It's hard to believe it was just five years ago when I was openly praising a Logic album.
Hell, I think a lot of you remember my review of Under Pressure, his 2014 album that built on some pretty solid mixtape momentum and had some real significant weight to match Logic's flows and contemporary but distinctive boom bap production. I stand by that record as legitimately great, highlighting a rising talent who had great taste in production and a lot of ambition, which translated into his follow-up the next year The Incredible True Story which took his content into a space-themed concept record that couldn't quite stick the landing.

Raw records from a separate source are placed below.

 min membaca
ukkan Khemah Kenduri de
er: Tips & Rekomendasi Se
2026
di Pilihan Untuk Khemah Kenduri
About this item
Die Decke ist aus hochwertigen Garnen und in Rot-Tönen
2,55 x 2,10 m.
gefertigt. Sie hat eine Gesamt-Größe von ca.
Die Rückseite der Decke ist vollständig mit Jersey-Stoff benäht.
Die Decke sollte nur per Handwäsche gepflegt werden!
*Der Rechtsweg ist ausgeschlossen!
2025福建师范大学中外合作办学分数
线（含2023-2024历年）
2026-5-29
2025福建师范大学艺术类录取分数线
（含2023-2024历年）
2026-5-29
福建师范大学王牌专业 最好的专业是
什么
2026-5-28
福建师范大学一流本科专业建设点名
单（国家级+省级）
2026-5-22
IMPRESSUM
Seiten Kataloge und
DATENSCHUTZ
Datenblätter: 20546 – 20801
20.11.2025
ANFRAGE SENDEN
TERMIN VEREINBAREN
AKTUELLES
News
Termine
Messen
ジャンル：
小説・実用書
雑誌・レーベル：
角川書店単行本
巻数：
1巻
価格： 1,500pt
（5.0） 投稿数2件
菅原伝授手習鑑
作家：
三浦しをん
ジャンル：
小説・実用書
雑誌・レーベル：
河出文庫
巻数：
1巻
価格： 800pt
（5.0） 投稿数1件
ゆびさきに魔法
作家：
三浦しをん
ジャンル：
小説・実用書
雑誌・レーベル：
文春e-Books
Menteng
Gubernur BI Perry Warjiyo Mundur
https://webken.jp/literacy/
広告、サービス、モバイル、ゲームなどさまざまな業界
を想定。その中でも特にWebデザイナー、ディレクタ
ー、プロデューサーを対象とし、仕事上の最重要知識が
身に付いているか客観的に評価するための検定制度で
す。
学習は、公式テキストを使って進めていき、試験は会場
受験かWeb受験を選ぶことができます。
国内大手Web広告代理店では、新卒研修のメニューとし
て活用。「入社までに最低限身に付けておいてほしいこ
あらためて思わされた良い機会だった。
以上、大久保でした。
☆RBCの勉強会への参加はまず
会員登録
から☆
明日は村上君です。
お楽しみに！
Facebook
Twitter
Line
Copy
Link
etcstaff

And then he followed it two years later with Everybody that went for an even more ambitious and polarizing topic about being biracial in America that earned him even more backlash...

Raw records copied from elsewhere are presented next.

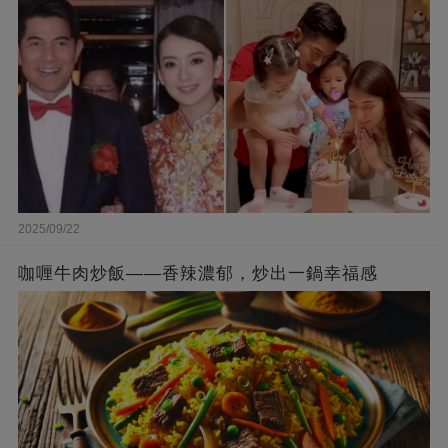
被贊爆
2025/09/22
咖喱牛肉炒飯——香辣濃郁，炒出一鍋幸福感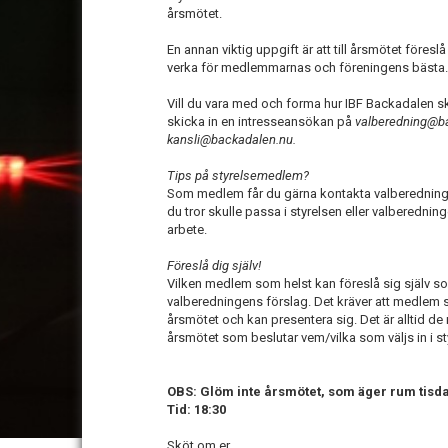
årsmötet.
En annan viktig uppgift är att till årsmötet före
verka för medlemmarnas och föreningens bästa.
Vill du vara med och forma hur IBF Backadalen s
skicka in en intresseansökan på
valberedning@b
kansli@backadalen.nu.
Tips på styrelsemedlem?
Som medlem får du gärna kontakta valberedning
du tror skulle passa i styrelsen eller valberednin
arbete.
Föreslå dig själv!
Vilken medlem som helst kan föreslå sig själv som
valberedningens förslag. Det kräver att medlem s
årsmötet och kan presentera sig. Det är alltid 
årsmötet som beslutar vem/vilka som väljs in i st
OBS: Glöm inte årsmötet, som äger rum tisd
Tid: 18:30
Sköt om er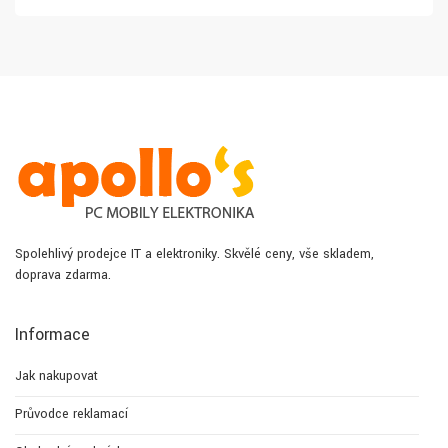
Spolehlivý prodejce IT a elektroniky. Skvělé ceny, vše skladem,
doprava zdarma.
Informace
Jak nakupovat
Průvodce reklamací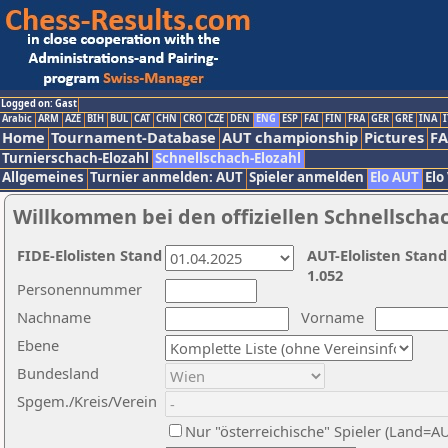
Logged on: Gast
Arabic
ARM
AZE
BIH
BUL
CAT
CHN
CRO
CZE
DEN
ENG
ESP
FAI
FIN
FRA
GER
GRE
INA
I
Home
Tournament-Database
AUT championship
Pictures
F
Turnierschach-Elozahl
Schnellschach-Elozahl
Allgemeines
Turnier anmelden: AUT
Spieler anmelden
Elo AUT
Elo
Willkommen bei den offiziellen Schnellscha
FIDE-Elolisten Stand
AUT-Elolisten Stand
1.052
Personennummer
Nachname
Vorname
Ebene
Bundesland
Spgem./Kreis/Verein
Nur "österreichische" Spieler (Land=A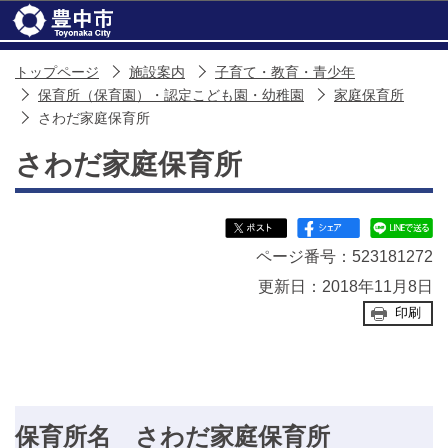
このページの本文へ移動
トップページ
施設案内
子育て・教育・青少年
保育所（保育園）・認定こども園・幼稚園
家庭保育所
さわだ家庭保育所
さわだ家庭保育所
ページ番号：523181272
更新日：2018年11月8日
印刷
保育所名 さわだ家庭保育所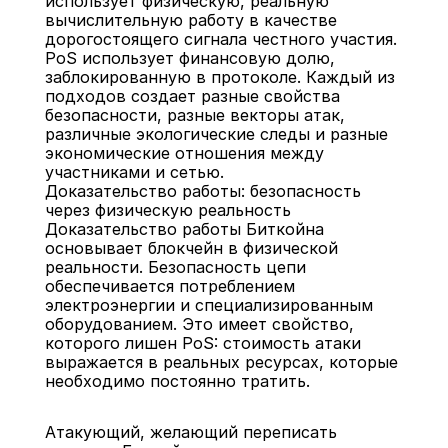
использует физическую, реальную 
вычислительную работу в качестве 
дорогостоящего сигнала честного участия. 
PoS использует финансовую долю, 
заблокированную в протоколе. Каждый из 
подходов создает разные свойства 
безопасности, разные векторы атак, 
различные экологические следы и разные 
экономические отношения между 
участниками и сетью.
Доказательство работы: безопасность 
через физическую реальность
Доказательство работы Биткойна 
основывает блокчейн в физической 
реальности. Безопасность цепи 
обеспечивается потреблением 
электроэнергии и специализированным 
оборудованием. Это имеет свойство, 
которого лишен PoS: стоимость атаки 
выражается в реальных ресурсах, которые 
необходимо постоянно тратить.
Атакующий, желающий переписать 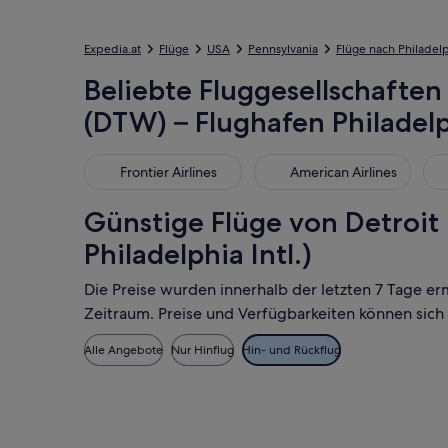
Expedia.at
Flüge
USA
Pennsylvania
Flüge nach Philadel
Beliebte Fluggesellschaften
(DTW) – Flughafen Philadelph
Frontier Airlines
American Airlines
Del
Frontier Airlines
American Airlines
Günstige Flüge von Detroit
Philadelphia Intl.)
Die Preise wurden innerhalb der letzten 7 Tage er
Zeitraum. Preise und Verfügbarkeiten können sich
Alle Angebote
Nur Hinflug
Hin- und Rückflug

And yet it was that project that netted Logic his first massive smash hit, complete with guest appearances from Khalid and Alessia Cara he got a song with the title of the suicide hotline to break into the top 5. It hadn't been his first charting presence - the posse cut from Suicide Squad 'Sucker for Pain' gave him that, and it's important to note that his less conceptual, more mainstream mixtapes had a tendency to do very well on the Hot 100 - but the suicide hotline song set a narrative around Logic as an approachable, generally nonthreatening rapper who could flow his ass off but wound up speaking around platitudes that could feel misconceived or shallow... which yes, was something that had leaked into his songwriting on the albums, but I do remember when Logic had more to say and could stick the landing.

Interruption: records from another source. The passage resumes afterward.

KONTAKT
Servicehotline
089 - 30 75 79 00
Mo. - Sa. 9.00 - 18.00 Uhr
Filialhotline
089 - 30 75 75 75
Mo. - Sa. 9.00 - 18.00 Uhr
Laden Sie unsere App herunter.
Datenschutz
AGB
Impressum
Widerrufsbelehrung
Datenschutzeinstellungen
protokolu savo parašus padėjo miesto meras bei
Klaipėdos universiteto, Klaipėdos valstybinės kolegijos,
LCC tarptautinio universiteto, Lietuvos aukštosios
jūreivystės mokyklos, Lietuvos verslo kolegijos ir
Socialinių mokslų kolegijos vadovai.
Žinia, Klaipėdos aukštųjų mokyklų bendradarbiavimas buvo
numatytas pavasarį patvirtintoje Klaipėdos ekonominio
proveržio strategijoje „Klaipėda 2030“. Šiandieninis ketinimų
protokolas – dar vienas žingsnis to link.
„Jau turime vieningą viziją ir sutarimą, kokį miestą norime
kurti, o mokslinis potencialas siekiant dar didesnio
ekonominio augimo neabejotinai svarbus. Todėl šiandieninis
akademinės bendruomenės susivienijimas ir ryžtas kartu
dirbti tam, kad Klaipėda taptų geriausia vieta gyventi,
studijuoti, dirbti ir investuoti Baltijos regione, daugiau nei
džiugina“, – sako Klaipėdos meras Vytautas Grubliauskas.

And I'll admit I had a bad feeling about this project in particular, coming hot on the heels of some particularly stupid comments that he made how he makes music for his 'fans', not hip-hop culture - a bit of a spicy statement and I guarantee it wasn't made with the Wu-Tang Clan in the room, even despite somehow getting a significant chunk of the members to contribute to a song on this album. But even calling the album YSIV was telling, an album follow-up to a series of mixtapes with four songs breaking the six minute mark and a lead-off single featuring Ryan Tedder's caterwauling on the hook. Suffice to say, I was not expecting this to be great or even good - was I wrong?